The different feature extraction methods such as Mel Frequency Cepstral Coefficient
(MFCC), Perceptual Linear Prediction (PLP), Linear Predictive Coding (LPC), Bark
Frequency Cepstral Coefficients (BFCC), Linear Prediction Reflection Coefficients
(LPREFC), LPC Cepstral Coefficients (LPCEPSTRA), log mel-filter bank channel
outputs (FBANK) and linear mel-filter bank channel outputs (MELSPEC) were used
with different number of feature parameters varied between 4 to 12 by adding log
energy coefficients, and their first, second and third derivatives in order to find the
optimal number of parameters for each method.

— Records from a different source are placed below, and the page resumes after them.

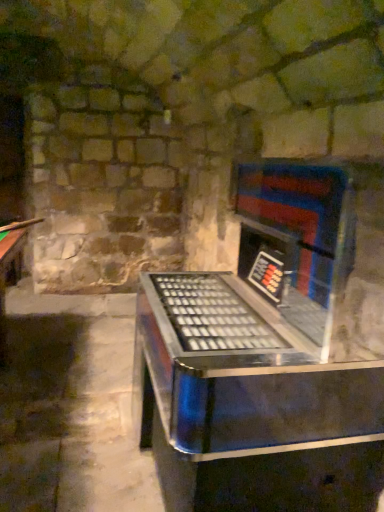
Question: Based on their positions, is brushed metal cue at left located to the left or right of metallic/reflective jukebox at center?

Choices:
 (A) left
 (B) right

Answer: (A)

Question: From their relative heights in the image, would you say brushed metal cue at left is taller or shorter than metallic/reflective jukebox at center?

Choices:
 (A) tall
 (B) short

Answer: (B)

Question: From the image's perspective, is brushed metal cue at left located above or below metallic/reflective jukebox at center?

Choices:
 (A) above
 (B) below

Answer: (A)

Question: Choose the correct answer: Is metallic/reflective jukebox at center inside brushed metal cue at left or outside it?

Choices:
 (A) inside
 (B) outside

Answer: (B)

Question: From a real-world perspective, is metallic/reflective jukebox at center positioned above or below brushed metal cue at left?

Choices:
 (A) below
 (B) above

Answer: (A)

Question: In terms of width, does metallic/reflective jukebox at center look wider or thinner when compared to brushed metal cue at left?

Choices:
 (A) wide
 (B) thin

Answer: (A)

Question: In the image, is metallic/reflective jukebox at center on the left side or the right side of brushed metal cue at left?

Choices:
 (A) right
 (B) left

Answer: (A)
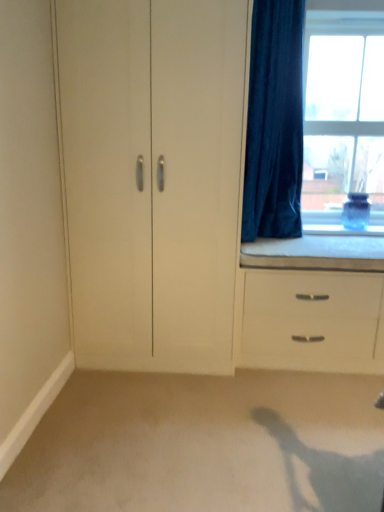
This screenshot has height=512, width=384. Identify the location of vacant region in front of white matte cabinet at center. (158, 416).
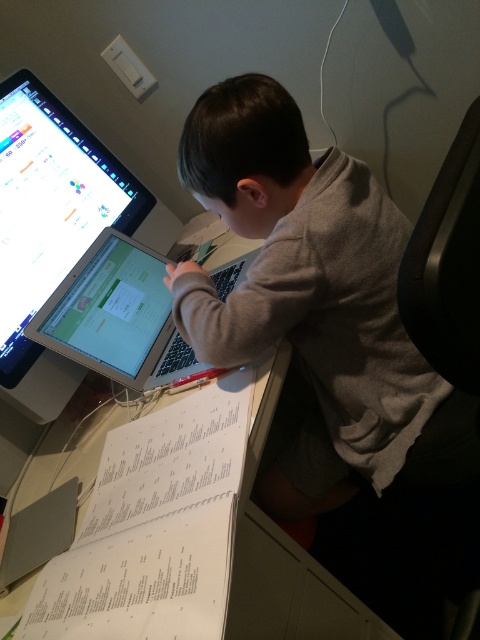
You are a student trying to reach the white paper at lower left and the silver metallic laptop at center on your desk. Which object is easier to grab without moving your chair?

The white paper at lower left is closer to the viewer than the silver metallic laptop at center, so it is easier to grab without moving your chair.

You are standing in front of the desk and want to reach the point at coordinates point [201,179]. If your arm can extend 35 inches, can you reach it without moving?

The point [201,179] is 34.72 inches from the viewer, so yes, your arm can reach it since it is within the 35 inches extension capability.

You are a photographer trying to capture a closeup of the gray matte shirt at upper center and the matte black monitor at upper left. Since you want to focus on both objects, which one should you adjust your camera to prioritize focusing on first?

The gray matte shirt at upper center is taller than the matte black monitor at upper left, so you should prioritize focusing on the gray matte shirt at upper center first because it is larger in the frame and requires more attention.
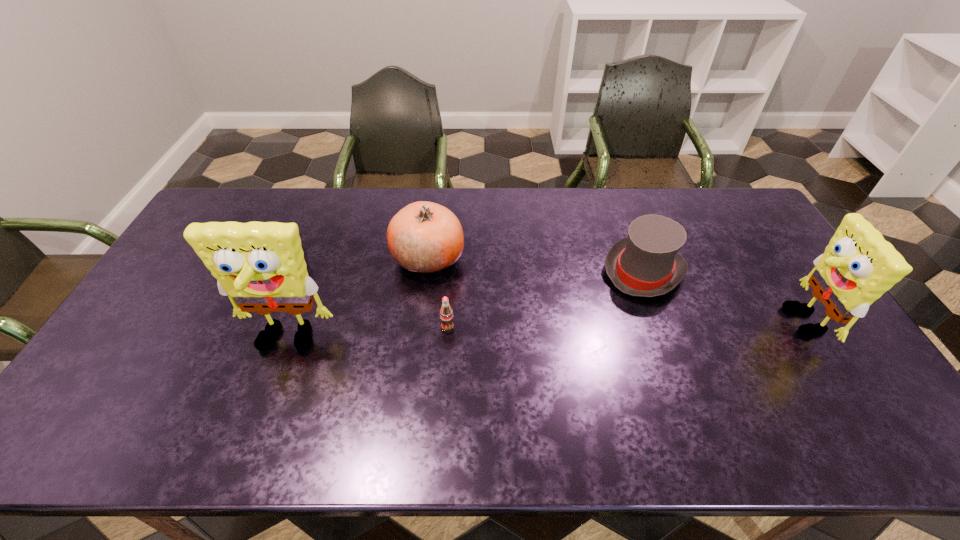
Image resolution: width=960 pixels, height=540 pixels. I want to click on the taller sponge, so click(260, 266).

You are a GUI agent. You are given a task and a screenshot of the screen. Output one action in this format:
    pyautogui.click(x=<x>, y=<y>)
    Task: Click on the left sponge
    
    Given the screenshot: What is the action you would take?
    pyautogui.click(x=260, y=266)

You are a GUI agent. You are given a task and a screenshot of the screen. Output one action in this format:
    pyautogui.click(x=<x>, y=<y>)
    Task: Click on the right sponge
    
    Given the screenshot: What is the action you would take?
    pyautogui.click(x=858, y=266)

Locate an element on the screen. the rightmost object is located at coordinates (858, 266).

Identify the location of pumpkin. The image size is (960, 540). (424, 237).

Where is `the second object from right to left`? the second object from right to left is located at coordinates (645, 264).

Where is `dress hat`? dress hat is located at coordinates (645, 264).

In order to click on soda in this screenshot , I will do `click(446, 314)`.

This screenshot has height=540, width=960. Find the location of `dumbbell`. dumbbell is located at coordinates tap(304, 250).

Identify the location of free space located 0.090m on the face of the left sponge. (267, 393).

The context-independent and contextdependent
acoustic models: word-internal and cross-word triphones and tied state
triphones were developed. Decision tree state clustering method was applied for
creating tied state triphones and the optimal threshold values for the outlier threshold
(RO) and the threshold controlling clustering termination (TB) were determined to
create the phonetic decision tree in order to get the optimal result. Finally, tied state
triphone based multiple mixture models were applied with 2 mixture, 4 mixture, 8
mixture, 16 mixture and 32 mixture systems. The comparison of above mentioned
approaches is discussed in detail.
The speech recognition system was physically implemented to provide access from a
PC or laptop, based on Arduino UNO board (ATmega328 microcontroller). The
identified command is transferred to the Arduino UNO board through serial
communication and then a signal is transmitted using Radio Frequency (RF) to operate
an electrical home appliance using a wireless transceiver module.